En Angleterre, le National Health Service (NHS) offre un soutien vital aux couples confrontés à des problèmes de fertilité, notamment par la fécondation in vitro (FIV). Cependant, une inégalité flagrante persiste pour les couples LGBTQ, qui doivent souvent supporter des charges financières avant d’accéder aux mêmes traitements que les couples hétérosexuels.
Alors que les couples hétérosexuels sont éligibles à une FIV financée par le NHS après deux ans de tentatives infructueuses de conception, les couples LGBTQ doivent prouver leur infertilité en finançant eux-mêmes de trois à douze cycles d’insémination artificielle, ce qui entraîne pour beaucoup des dépenses dépassant 20 000 £. Cette disparité persiste malgré l’engagement du gouvernement à offrir un accès plus équitable aux traitements de fertilité pour les couples LGBTQ et les femmes seules.
Une récente analyse menée par The Pink Times a révélé que, sur 42 Integrated Care Boards (ICBs) en Angleterre, seuls quatre proposent des traitements de fertilité aux couples de même sexe sans financement privé préalable de l’insémination artificielle. Dix autres ICB réexaminent actuellement leurs politiques. Même pour ceux qui sont éligibles à la FIV, le nombre de tentatives autorisées varie selon le lieu, créant une offre fragmentée d’accès aux soins de fertilité.
Les défenseurs des droits ont dénoncé cette situation comme une « taxe gay », soulignant le besoin urgent pour le gouvernement de tenir sa promesse de lever les barrières financières. Le plan décennal du Department for Health and Social Care visant à améliorer la réactivité du système de santé envers les femmes et les filles a laissé les couples LGBTQ confrontés à des difficultés bien réelles dans leur parcours vers la parentalité.
Shauna Mansbridge et Faye Hawkins, un couple de même sexe originaire du Dorset, ont été informées par leur médecin généraliste que la FIV financée par le NHS était conditionnée au financement de 12 cycles infructueux d’insémination artificielle. Le coût intimidant de 30 000 £ pour douze cycles les a conduites à investir leurs économies dans un traitement privé de FIV à la place, une décision qui a eu un lourd impact émotionnel et financier.

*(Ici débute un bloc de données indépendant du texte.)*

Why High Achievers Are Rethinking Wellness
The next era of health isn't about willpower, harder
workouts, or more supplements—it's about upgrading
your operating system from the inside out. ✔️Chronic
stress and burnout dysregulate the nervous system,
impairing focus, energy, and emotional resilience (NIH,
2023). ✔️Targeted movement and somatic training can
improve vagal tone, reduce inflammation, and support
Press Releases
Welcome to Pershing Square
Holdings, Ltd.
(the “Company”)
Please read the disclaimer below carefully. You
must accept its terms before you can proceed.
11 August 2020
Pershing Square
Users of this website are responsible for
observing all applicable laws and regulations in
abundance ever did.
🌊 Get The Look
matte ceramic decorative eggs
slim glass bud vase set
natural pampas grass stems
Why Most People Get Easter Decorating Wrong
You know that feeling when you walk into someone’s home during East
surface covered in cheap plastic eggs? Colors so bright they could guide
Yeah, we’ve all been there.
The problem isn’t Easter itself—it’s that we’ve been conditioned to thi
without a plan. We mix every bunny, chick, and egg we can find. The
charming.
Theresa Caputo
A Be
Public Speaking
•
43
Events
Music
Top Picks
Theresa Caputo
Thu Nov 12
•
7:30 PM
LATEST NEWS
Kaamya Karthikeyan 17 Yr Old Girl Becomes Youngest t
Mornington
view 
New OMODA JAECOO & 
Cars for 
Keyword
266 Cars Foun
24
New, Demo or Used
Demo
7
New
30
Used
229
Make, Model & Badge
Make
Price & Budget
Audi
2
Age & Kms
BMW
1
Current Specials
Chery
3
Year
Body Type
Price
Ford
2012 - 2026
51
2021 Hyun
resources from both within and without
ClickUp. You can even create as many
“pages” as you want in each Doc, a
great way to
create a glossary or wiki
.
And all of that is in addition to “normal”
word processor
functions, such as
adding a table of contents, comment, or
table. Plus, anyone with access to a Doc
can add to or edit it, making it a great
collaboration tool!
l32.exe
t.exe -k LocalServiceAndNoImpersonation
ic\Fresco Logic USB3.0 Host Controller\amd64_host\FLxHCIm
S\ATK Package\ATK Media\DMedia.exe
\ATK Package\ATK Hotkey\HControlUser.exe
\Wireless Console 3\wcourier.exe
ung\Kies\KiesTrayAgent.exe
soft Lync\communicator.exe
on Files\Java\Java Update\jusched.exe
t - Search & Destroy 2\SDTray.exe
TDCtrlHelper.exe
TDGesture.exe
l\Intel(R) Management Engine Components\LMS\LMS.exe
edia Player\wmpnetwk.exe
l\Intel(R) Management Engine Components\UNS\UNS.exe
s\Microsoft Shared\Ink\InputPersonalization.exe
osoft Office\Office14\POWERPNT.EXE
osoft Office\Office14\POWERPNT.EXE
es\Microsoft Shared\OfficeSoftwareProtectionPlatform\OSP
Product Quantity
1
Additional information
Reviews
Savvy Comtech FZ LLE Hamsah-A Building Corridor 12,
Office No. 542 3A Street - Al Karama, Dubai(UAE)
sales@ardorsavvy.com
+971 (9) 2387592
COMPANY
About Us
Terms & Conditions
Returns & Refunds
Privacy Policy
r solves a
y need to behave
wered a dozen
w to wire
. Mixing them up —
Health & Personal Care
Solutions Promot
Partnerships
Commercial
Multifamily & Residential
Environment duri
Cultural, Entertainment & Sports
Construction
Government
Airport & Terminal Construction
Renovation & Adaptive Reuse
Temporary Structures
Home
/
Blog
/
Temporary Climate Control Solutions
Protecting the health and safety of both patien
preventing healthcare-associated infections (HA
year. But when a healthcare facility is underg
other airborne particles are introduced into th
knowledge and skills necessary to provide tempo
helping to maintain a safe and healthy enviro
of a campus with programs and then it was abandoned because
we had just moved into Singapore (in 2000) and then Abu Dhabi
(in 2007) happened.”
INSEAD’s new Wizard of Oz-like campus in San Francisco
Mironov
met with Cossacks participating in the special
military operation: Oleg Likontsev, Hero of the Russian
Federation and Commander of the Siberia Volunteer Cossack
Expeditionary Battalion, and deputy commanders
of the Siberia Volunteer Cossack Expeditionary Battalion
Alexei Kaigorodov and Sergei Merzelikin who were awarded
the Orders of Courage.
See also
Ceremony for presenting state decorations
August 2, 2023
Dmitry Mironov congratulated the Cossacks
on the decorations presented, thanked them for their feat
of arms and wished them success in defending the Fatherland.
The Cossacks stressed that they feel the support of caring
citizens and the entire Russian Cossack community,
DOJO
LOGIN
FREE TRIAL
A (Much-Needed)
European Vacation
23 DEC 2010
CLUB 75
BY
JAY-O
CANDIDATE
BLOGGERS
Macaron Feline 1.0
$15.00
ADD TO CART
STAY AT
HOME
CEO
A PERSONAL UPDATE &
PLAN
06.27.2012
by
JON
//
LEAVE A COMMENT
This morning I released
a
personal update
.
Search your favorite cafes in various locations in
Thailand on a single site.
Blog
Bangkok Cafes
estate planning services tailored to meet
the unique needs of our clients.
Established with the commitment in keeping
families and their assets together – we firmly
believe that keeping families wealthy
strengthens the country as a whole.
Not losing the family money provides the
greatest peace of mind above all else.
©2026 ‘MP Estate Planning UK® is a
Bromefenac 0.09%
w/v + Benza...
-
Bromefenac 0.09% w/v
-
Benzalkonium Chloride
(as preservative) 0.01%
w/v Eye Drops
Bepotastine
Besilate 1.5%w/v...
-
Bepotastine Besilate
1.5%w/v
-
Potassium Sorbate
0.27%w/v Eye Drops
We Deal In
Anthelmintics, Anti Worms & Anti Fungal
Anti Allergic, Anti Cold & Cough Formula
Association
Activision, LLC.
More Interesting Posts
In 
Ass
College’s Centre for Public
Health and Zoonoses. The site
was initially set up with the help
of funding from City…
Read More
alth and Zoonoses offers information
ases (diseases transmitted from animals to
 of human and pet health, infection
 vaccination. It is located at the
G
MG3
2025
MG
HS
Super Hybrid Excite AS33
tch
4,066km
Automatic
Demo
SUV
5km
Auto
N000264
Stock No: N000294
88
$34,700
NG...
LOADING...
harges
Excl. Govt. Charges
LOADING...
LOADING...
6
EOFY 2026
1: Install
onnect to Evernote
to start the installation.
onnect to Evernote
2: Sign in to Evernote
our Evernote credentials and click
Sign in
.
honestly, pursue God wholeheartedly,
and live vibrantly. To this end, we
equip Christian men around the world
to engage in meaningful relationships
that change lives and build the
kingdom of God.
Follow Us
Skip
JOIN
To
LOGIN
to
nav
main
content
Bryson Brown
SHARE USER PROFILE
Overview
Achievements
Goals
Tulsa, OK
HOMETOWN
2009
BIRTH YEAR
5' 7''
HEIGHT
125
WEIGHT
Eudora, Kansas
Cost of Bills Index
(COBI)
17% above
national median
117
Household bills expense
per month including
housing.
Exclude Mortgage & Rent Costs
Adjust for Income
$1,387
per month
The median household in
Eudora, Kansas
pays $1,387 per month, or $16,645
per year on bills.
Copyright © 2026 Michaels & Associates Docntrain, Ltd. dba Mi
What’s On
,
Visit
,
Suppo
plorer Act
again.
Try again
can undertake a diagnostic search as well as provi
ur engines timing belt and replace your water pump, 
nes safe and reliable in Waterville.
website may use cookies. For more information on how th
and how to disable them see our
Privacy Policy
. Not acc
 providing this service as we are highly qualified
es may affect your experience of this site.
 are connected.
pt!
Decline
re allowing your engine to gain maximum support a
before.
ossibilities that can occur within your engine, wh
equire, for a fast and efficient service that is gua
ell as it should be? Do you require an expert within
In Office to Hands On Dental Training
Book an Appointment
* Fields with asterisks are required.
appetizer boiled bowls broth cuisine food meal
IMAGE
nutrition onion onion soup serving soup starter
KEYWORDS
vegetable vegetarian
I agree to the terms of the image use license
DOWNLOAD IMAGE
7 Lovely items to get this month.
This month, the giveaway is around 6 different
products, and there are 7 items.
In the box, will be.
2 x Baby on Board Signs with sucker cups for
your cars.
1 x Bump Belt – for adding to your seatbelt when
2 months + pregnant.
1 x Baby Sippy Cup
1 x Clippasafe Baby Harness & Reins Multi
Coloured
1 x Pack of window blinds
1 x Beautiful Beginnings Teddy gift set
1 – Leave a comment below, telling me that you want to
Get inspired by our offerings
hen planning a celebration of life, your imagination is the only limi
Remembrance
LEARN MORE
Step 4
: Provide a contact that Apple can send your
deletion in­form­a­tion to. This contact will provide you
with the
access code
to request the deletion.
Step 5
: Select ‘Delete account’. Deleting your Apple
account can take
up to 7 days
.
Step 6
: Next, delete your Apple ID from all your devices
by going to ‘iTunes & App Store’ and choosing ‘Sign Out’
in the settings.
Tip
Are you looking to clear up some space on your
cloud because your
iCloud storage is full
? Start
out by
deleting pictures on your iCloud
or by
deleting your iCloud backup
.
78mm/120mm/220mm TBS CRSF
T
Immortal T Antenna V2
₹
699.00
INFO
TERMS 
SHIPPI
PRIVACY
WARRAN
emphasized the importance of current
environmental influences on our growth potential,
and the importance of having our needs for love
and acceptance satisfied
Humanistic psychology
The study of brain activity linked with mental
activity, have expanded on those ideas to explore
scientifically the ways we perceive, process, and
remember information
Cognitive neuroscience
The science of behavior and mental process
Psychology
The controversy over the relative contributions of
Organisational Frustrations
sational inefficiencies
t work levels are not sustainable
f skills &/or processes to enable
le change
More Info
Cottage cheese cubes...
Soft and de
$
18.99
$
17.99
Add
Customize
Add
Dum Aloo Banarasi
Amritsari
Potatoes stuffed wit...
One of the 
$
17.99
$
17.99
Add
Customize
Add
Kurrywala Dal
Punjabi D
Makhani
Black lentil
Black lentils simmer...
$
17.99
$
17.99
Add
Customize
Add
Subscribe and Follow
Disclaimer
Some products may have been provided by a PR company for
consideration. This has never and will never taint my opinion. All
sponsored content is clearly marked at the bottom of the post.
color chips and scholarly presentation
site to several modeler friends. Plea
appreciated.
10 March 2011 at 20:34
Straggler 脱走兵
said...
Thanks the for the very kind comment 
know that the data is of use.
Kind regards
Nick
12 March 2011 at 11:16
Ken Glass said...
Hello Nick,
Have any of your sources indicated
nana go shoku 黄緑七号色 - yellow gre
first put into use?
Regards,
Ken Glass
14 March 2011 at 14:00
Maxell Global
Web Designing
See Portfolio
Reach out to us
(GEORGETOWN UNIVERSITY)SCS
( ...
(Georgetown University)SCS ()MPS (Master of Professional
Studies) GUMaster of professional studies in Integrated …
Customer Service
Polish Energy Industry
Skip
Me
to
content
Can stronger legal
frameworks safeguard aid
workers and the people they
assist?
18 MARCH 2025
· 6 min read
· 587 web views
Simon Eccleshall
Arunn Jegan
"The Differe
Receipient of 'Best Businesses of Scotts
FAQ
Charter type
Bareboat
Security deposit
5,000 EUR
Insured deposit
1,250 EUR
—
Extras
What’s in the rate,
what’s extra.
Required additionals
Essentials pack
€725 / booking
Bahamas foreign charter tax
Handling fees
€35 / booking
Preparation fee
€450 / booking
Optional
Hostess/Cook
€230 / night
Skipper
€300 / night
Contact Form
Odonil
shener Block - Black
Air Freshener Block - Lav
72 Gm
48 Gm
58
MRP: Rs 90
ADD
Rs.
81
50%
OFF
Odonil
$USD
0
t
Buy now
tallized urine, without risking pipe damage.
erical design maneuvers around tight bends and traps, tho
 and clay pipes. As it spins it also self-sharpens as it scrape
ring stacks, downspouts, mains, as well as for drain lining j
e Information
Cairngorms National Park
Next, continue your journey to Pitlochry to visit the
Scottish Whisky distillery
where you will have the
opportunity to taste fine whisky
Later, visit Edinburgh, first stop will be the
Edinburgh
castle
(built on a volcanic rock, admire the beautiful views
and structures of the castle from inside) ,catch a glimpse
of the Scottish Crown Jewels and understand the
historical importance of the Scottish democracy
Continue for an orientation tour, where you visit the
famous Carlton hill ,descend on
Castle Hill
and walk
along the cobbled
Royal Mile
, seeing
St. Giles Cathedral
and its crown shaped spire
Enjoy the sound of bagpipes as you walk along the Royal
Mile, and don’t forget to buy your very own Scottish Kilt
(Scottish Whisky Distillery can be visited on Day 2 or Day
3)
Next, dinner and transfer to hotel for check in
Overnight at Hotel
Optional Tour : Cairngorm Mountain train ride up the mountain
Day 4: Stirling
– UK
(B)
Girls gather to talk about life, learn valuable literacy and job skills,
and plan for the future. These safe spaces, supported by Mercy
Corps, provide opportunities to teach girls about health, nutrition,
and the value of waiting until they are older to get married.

L’Écosse est la seule région du Royaume-Uni à fournir l’insémination par donneur aux couples de même sexe sans exigence préalable de traitement privé. En revanche, l’Angleterre, l’Irlande du Nord et le Pays de Galles imposent toutes des conditions similaires à celles de l’Angleterre, avec un accès variable selon les localités. La gestation pour autrui, autre voie permettant aux couples de même sexe de fonder une famille, reste inaccessible via le NHS.
Kate Davies et son épouse, Keri, ont raconté avoir payé plus de 17 000 £ pour l’insémination artificielle et la FIV, soulignant que les politiques en vigueur ont exclu de nombreuses lesbiennes de la parentalité. Elles ont insisté sur le fait que, même si elles s’attendaient à contribuer aux coûts de leur traitement, les règles actuelles imposent un fardeau injustifié, comparable à une « taxe gay ».
Laura-Rose Thorogood, fondatrice de LGBT Mummies, a mis en lumière les parcours complexes et potentiellement dangereux auxquels certains individus LGBTQ ont recours en raison de l’inaccessibilité du soutien à la fertilité. Certain·es se tournent vers des donneurs connus, des ami·es ou des connaissances en ligne pour obtenir du sperme, ce qui pose des risques pour la santé et d’éventuelles complications juridiques. Thorogood a affirmé que le droit humain de fonder une famille a été refusé aux membres de la communauté LGBTQ.
Le Department of Health reconnaît la nécessité d’améliorations et prévoit que les variations des services de fertilité financés par le NHS commenceront bientôt à évoluer. Alors que la stratégie du gouvernement en matière de santé des femmes vise à renforcer l’accès aux soins et l’équité au cours de la prochaine décennie, les couples LGBTQ restent pleins d’espoir que leur chemin vers la parentalité devienne plus juste et plus accessible.